We repeat our call for Smarter Balanced to open the wall of secrecy for the information needed to investigate their 2017 consortium-wide score decline problem, and allow their claims to be examined by independent experts. The Smarter Balanced January 29 opinion piece falls woefully short of providing evidence their 2017 tests provided comparable scores from year-to-year upon which to conduct gain and trend analyses. We deserve better analysis and explanations from Smarter Balanced, along with much greater transparency for all parties interested in statewide K-12 test results across the country.
Douglas J. McRae is a retired educational-measurement specialist from Monterey, California. Williamson M. Evers is a research fellow at Stanford University’s Hoover Institution and a former U. S. Assistant Secretary of Education for Planning, Evaluation and Policy Development.
We can compare the SB trends with NAEP after April 10.
Not astonishing that a centralized command and control system would become this flagrantly dishonest and corrupt. A little astonishing it happened so fast. My guess is the national failure of CC has removed incentives to be careful to maintain honesty for the sake of reputation and not activating opposition. Would have happened inevitably anyway, but now there’s no point delaying the gratifications of dishonesty in order to reap benefits of honesty in a future that CC doesn’t have.
PS it’s never the crime, it’s always the cover-up.
[…] Entering the peak weeks of school testing season, pressure from students, educators and community leaders for genuine assessment reform is accelerating as more people recognize how much classroom learning time is undermined by standardized exam overkill.
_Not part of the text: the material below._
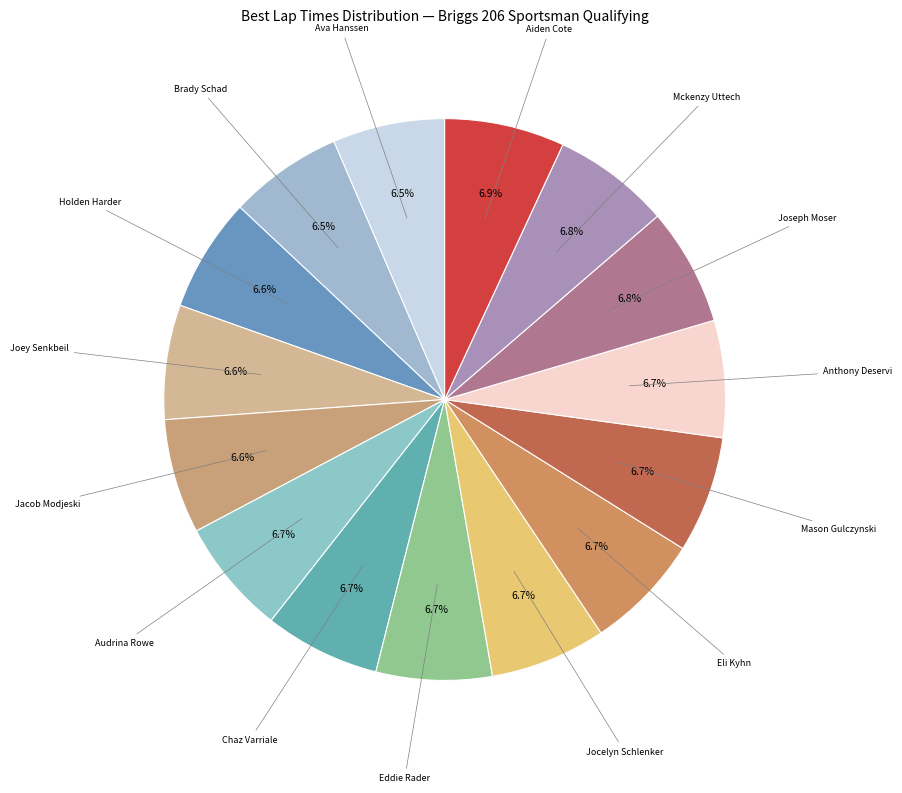

How much of the chart is everything except Eddie Rader?

93.3%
Multiple States Did Changed Test Questions Cause Decline in Smarter Balanced Test Scores https://jaypgreene.com/2018/03/26/did-changed-test-questions-cause-national-decline-in-smarter-balan… […]
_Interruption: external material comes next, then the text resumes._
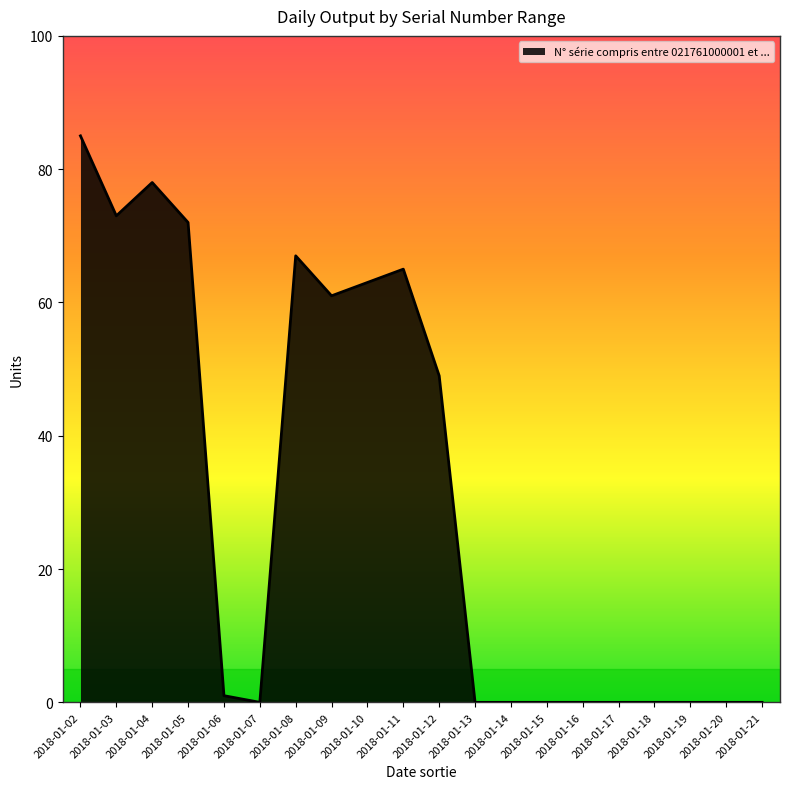

What is the sum of the values at 2018-01-12 and 2018-01-05?

121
I consider standardized testing a hoax. It does not measure academic growth. And the data does not help the teacher, help the student. Standardized testing is a Polaroid snapshot of cohorts during a given school year. What gives a false semblance of measurement is actually the comparison and contrast between different cohorts when they were in the (for example) same grade. And every time the assessment is changed, it degrades the ability to make an honest comparison and contrast.